Analog chip manufacturer Texas Instruments (NASDAQ:TXN) beat analyst expectations in Q2 FY2022 quarter, with revenue up 13.7% year on year to $5.21 billion. Guidance for next quarter's revenue was $5.1 billion at the midpoint, 2.67% above the average of analyst estimates. Texas Instruments made a GAAP profit of $2.29 billion, improving on its profit of $1.93 billion, in the same quarter last year.
Is now the time to buy Texas Instruments? Access our full analysis of the earnings results here, it's free.
Texas Instruments (TXN) Q2 FY2022 Highlights:
- Revenue: $5.21 billion vs analyst estimates of $4.64 billion (12.1% beat)
- EPS (GAAP): $2.45
- Revenue guidance for Q3 2022 is $5.1 billion at the midpoint, above analyst estimates of $4.96 billion
- Free cash flow of $1.17 billion, down 31.1% from previous quarter
- Inventory Days Outstanding: 126, down from 128 previous quarter
- Gross Margin (GAAP): 69.5%, up from 67.1% same quarter last year
Headquartered in Dallas, Texas since the 1950s, Texas Instruments (NASDAQ: TXN) is the world’s largest producer of analog semiconductors.
Demand for analog chips is generally linked to the overall level of economic growth, as analog chips serve as the building blocks of most electronic goods and equipment. The biggest secular growth drivers currently are the adoption of electric vehicles, 5G networks and Internet of Things connectivity, and demand for chips that reduce power consumption. Unlike digital chip designers, analog chip makers tend to produce the majority of their own chips, as analog chip production does not require expensive leading edge nodes. Less dependent on major secular growth drivers, analog product cycles are much longer, often 5-7 years.
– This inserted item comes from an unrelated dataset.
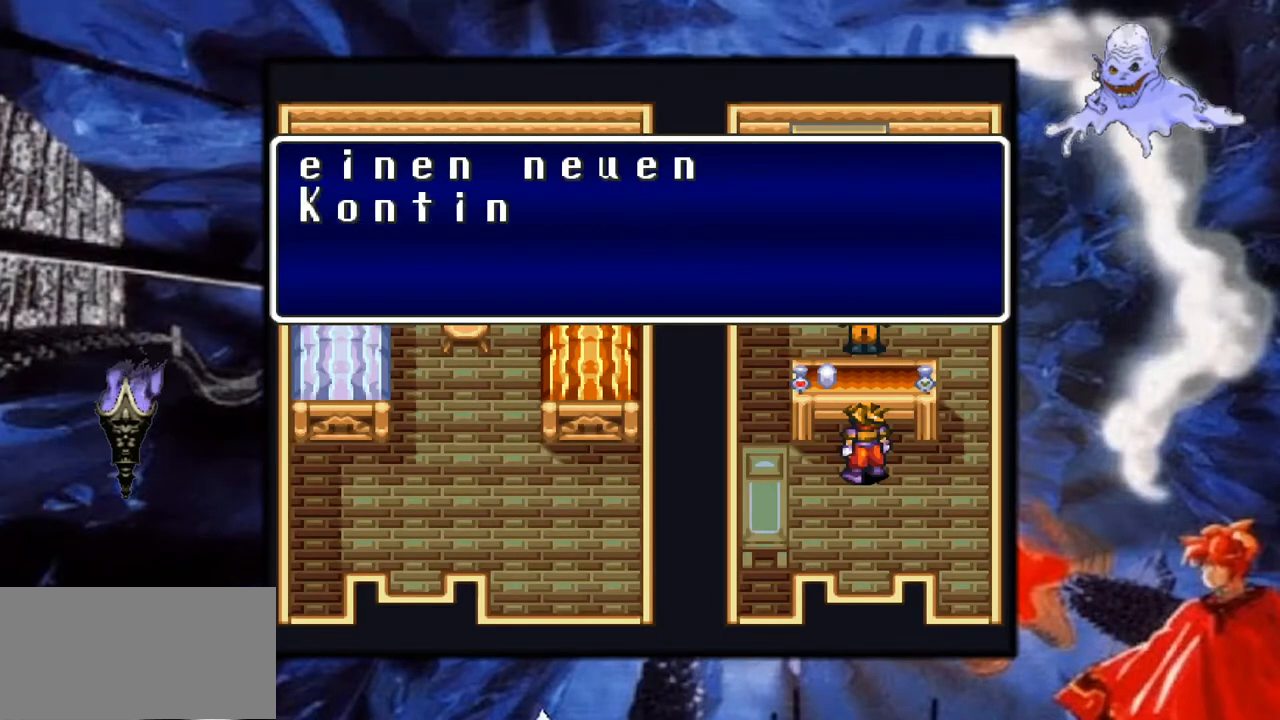
{"buttons": [], "events": []}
Texas Instruments's revenue growth over the last three years has been unremarkable, averaging 10% annually. But as you can see below, last year has been stronger for the company, growing from quarterly revenue of $4.58 billion to $5.21 billion. Semiconductors are a cyclical industry and long-term investors should be prepared for periods of high growth, followed by periods of revenue contractions (which can sometimes offer opportune times to buy).
While Texas Instruments beat analysts' revenue estimates, this was a slower quarter with 13.7% revenue growth. This marks 8 straight quarters of revenue growth, which means the current upcycle has had a good run, as a typical upcycle tends to be 8-10 quarters.
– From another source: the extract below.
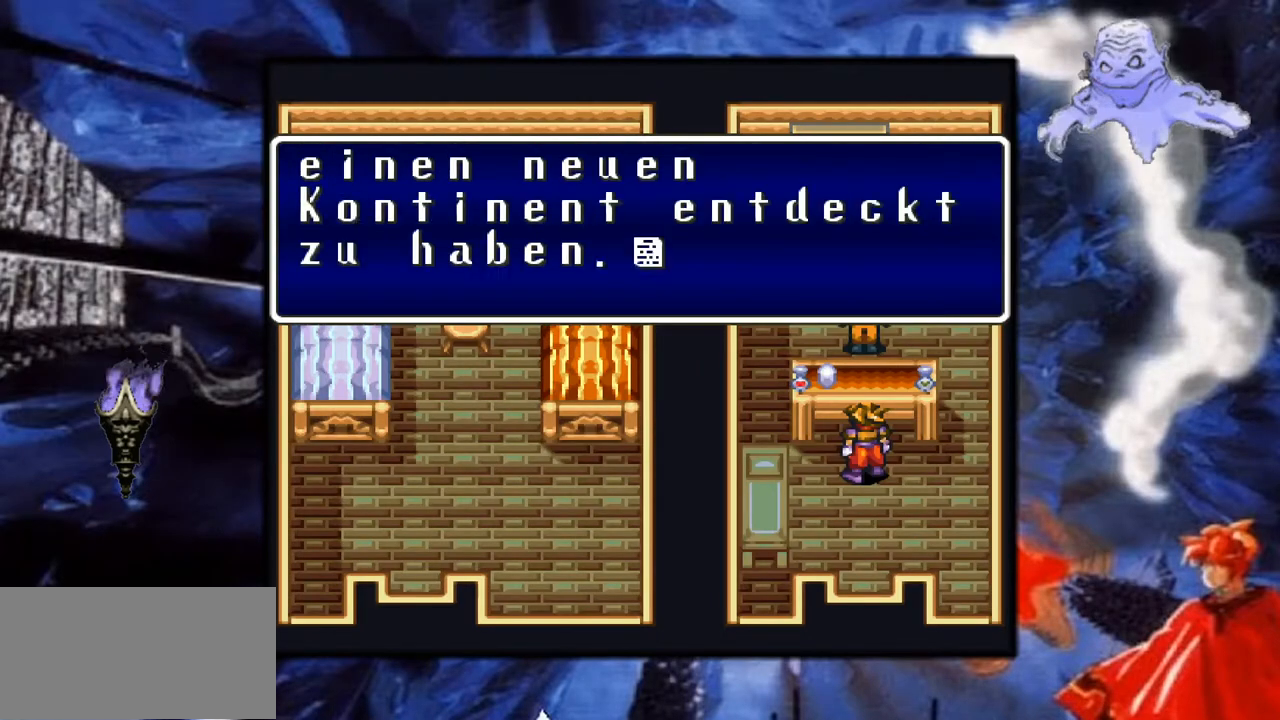
{"buttons": [], "events": []}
Texas Instruments' appears to be headed for a downturn. While the company is guiding to growth of 9.84% YoY next quarter, analyst consensus sees 0.64% declines over the next twelve months.
In volatile times like these we look for robust businesses with strong pricing power. Unknown to most investors, this company is one of the highest-quality software companies in the world, and their software products have been the default standard in critical industries for decades. The result is an impressive business that is up an incredible 18,152% since the IPO. You can find it on our platform for free.
Product Demand & Outstanding Inventory
Days Inventory Outstanding (DIO) are an important metric for chipmakers, as it reflects the capital intensity of the business and the cyclical nature of semiconductor supply and demand. In a tight supply environment, inventories tend to be stable, allowing chipmakers to exert pricing power. Steadily increasing DIO can be a warning sign that demand is weak, and if inventories continue to rise the company may have to downsize production.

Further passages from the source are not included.